Iran has made clear — through both its statements and actions — that passage is subject to permission, conditions and political leverage. That is not freedom of navigation. That is coercion.
- Mohammed Baharoon, director-general of the B’huth Dubai Public Policy Research Center, a think tank in the UAE:
Iran is the only one that is happy with the outcome. They have now been re-established as the policeman of the Gulf. We woke up to a deal that doesn’t reduce the risk, but instead replaces it with a bigger risk.
Trump DOJ Watch
- Ed Martin is seeking to move his DC bar disciplinary proceeding to federal court.
- Subpoenaed former Attorney General Pam Bondi is trying to get out of testifying before the House Oversight Committee next week about the Jeffrey Epstein files.
- Lawfare’s Molly Roberts goes deep on why the Trump DOJ’s prosecution of Smartmatic under the Foreign Corrupt Practices Act is so suspicious.
The Purges: Immigration Judges
More than 100 immigration judges (out of some 750 total) have been dismissed by the Trump administration in an unprecedented purge that threatens to strip any semblance of due process from immigration proceedings.

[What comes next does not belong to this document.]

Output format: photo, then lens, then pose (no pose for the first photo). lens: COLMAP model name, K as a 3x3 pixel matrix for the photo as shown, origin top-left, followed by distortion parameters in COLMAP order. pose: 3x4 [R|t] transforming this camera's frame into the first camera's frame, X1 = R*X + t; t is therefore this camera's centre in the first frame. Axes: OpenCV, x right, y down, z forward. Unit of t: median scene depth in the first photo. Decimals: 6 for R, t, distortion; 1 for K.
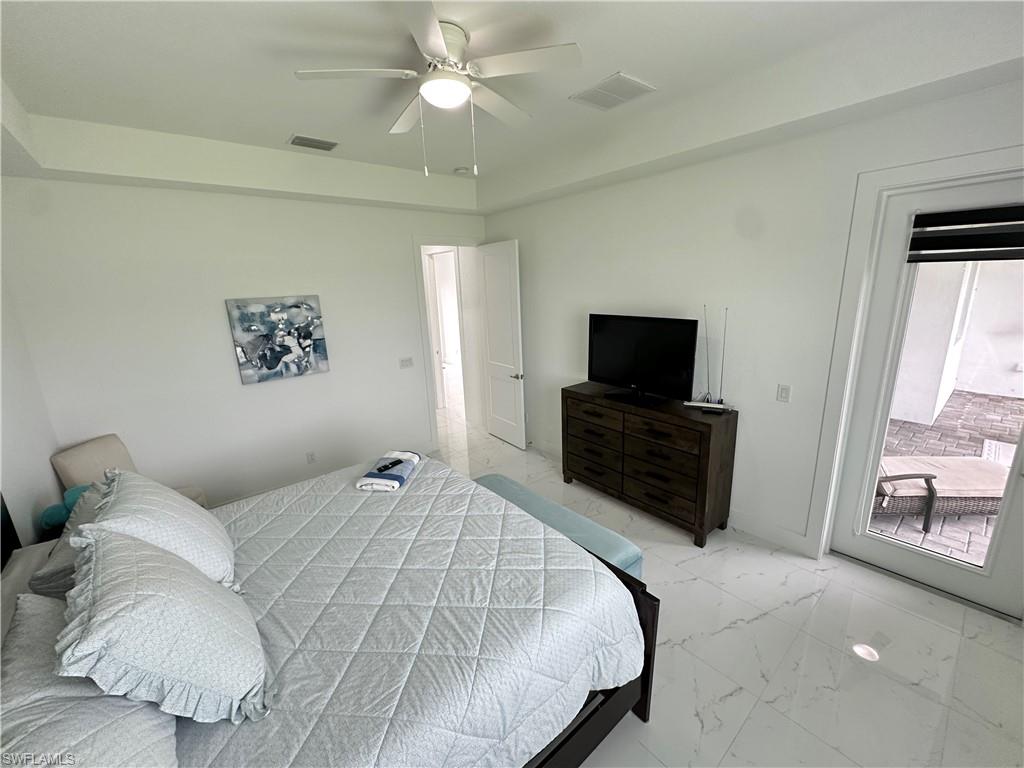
lens RADIAL K [[408.4, 0, 512.0], [0, 408.4, 384.0], [0, 0, 1]] dist [-0.001699, -0.000070]
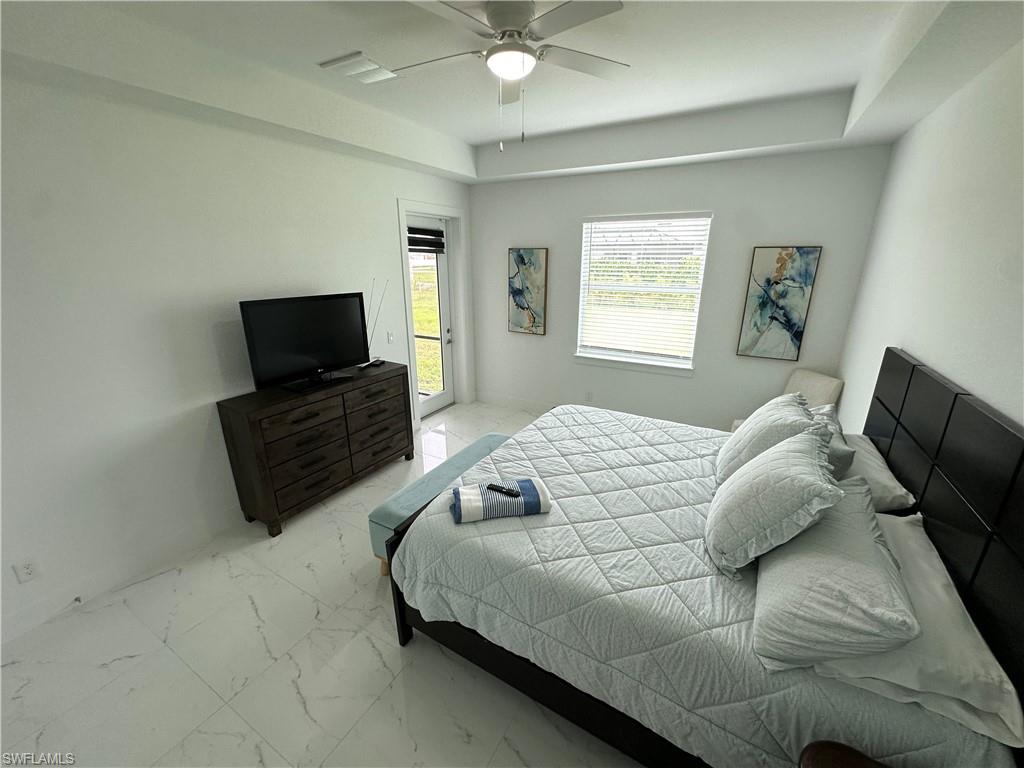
lens RADIAL K [[408.4, 0, 512.0], [0, 408.4, 384.0], [0, 0, 1]] dist [-0.001699, -0.000070]
pose [[-0.349804, -0.245440, 0.904100, -0.753654], [0.234171, 0.911526, 0.338059, -0.189960], [-0.907084, 0.329968, -0.261380, 0.897457]]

The Corruption: DHS Contracts Edition
Following on reporting last month from the WSJ and CNN, the WaPo takes its stab at the burgeoning investigation of how DHS contracts were handled under Kristi Noem, Corey Lewandowski, and a little-known contractor named Kara Voorhies.
The Corruption: Ballroom Steel Edition
A European steelmaker is donating tens of millions of dollars worth of structural steel to President Trump’s vanity ballroom project, the NYT reports.
Court Steps In On California Ballot Seizure
The California Supreme Court halted the investigation by Riverside County Sheriff Chad Bianco that led to the seizure of 650,000 ballots from a 2025 special election. The court’s intervention came the same day that newly released documents show the investigation was spurred by a conservative “election watchdog” group.
An Inconvenient Truth for RFK Jr.?
WaPo: “The acting director of the Centers for Disease Control and Prevention has delayed publication of a CDC report showing the covid-19 vaccine cut the likelihood of emergency department visits and hospitalizations for healthy adults last winter by about half, according to two scientists familiar with the decision.”
Zeldin Keynotes Climate Denier Confab
EPA Administrator Lee Zeldin was the keynote speaker at a climate change deniers conference in D.C. organized by the Heartland Institute.